PROBLEM:
Your answer must be a single number: the count of lines in the entries below that hold "nodes".

─── THE DATA ───

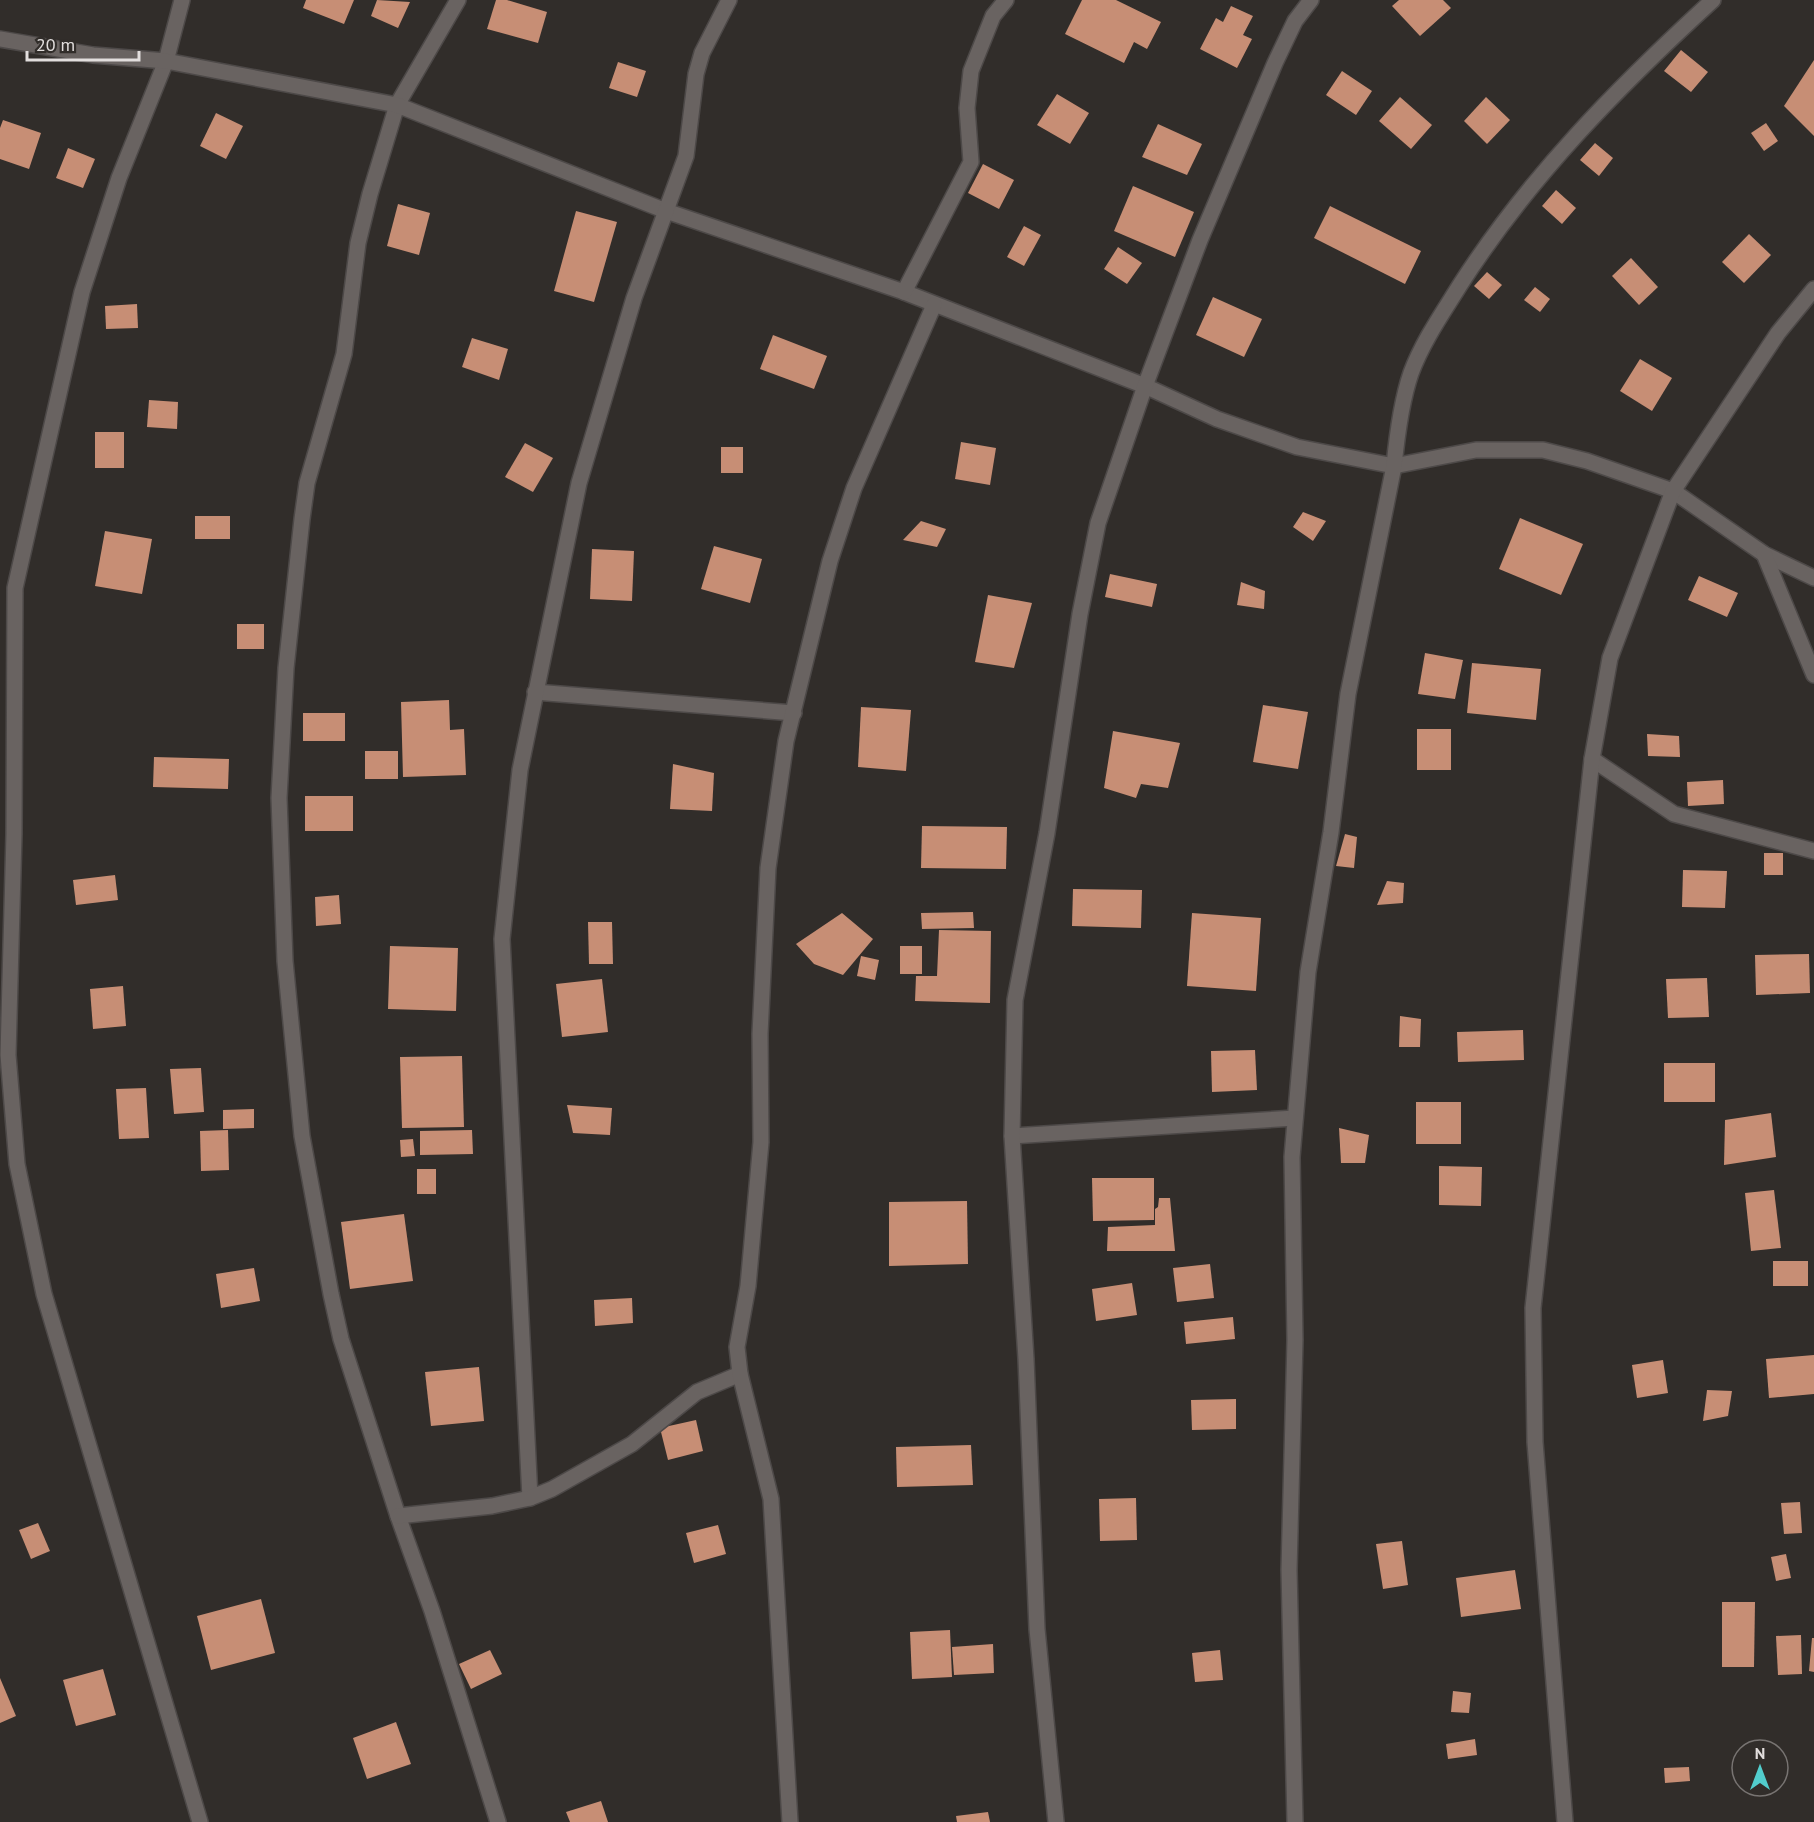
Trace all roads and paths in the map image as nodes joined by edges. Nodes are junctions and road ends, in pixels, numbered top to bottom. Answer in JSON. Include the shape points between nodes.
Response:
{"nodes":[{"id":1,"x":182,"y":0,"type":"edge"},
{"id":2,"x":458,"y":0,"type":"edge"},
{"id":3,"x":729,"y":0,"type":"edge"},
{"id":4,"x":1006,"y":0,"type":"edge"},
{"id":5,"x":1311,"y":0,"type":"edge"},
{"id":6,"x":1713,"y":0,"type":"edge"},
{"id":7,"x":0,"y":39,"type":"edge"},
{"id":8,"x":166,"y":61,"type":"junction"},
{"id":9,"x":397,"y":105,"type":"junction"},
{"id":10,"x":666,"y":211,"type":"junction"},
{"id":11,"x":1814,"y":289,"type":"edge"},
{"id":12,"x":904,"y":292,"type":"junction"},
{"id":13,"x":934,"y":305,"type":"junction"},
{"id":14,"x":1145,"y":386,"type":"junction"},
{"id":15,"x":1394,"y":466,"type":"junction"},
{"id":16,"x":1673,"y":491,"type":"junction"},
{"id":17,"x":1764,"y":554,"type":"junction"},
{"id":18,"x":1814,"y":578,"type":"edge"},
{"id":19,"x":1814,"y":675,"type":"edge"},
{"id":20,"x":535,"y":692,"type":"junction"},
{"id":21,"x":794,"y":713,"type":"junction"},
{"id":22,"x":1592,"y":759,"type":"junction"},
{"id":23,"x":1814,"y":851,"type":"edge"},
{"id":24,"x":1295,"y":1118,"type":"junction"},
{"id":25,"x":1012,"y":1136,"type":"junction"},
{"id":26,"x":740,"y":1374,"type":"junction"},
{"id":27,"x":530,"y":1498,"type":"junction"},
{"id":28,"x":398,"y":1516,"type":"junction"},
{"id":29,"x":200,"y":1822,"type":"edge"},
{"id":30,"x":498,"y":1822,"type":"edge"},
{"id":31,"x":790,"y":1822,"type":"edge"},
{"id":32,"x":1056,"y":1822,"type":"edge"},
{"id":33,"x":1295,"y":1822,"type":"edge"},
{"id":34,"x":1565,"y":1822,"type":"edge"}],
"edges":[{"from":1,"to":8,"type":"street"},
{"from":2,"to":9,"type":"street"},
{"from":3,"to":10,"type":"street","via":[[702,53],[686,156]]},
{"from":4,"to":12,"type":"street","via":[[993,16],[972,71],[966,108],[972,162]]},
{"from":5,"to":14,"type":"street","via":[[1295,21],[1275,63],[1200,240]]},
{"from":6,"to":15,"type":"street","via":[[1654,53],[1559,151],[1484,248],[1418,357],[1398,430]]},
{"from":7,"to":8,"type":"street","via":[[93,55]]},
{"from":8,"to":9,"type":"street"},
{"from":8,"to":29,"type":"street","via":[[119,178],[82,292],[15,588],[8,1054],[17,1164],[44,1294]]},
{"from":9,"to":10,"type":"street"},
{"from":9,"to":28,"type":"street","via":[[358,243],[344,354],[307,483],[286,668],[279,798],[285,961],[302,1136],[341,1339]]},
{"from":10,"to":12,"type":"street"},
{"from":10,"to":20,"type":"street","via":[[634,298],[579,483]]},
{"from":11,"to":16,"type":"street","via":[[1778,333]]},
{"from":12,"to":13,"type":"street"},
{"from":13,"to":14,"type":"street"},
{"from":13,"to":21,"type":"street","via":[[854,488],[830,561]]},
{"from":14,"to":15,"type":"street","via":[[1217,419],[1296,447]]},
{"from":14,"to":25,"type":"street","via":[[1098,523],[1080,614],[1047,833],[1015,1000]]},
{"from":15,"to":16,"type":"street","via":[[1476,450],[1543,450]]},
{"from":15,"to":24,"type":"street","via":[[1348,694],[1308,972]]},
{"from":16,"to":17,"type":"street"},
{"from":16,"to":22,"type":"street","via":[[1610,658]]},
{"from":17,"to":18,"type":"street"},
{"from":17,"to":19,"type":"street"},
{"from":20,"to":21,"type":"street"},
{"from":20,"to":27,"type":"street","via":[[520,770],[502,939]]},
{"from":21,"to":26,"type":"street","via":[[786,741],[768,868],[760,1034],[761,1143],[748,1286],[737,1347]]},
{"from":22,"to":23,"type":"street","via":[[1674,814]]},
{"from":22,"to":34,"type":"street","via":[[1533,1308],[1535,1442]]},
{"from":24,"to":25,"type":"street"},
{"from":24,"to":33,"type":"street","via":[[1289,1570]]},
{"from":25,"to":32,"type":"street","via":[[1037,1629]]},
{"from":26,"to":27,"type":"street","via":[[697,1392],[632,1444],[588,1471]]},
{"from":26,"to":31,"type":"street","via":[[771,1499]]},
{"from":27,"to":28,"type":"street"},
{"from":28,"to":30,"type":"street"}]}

───

SOLUTION:
2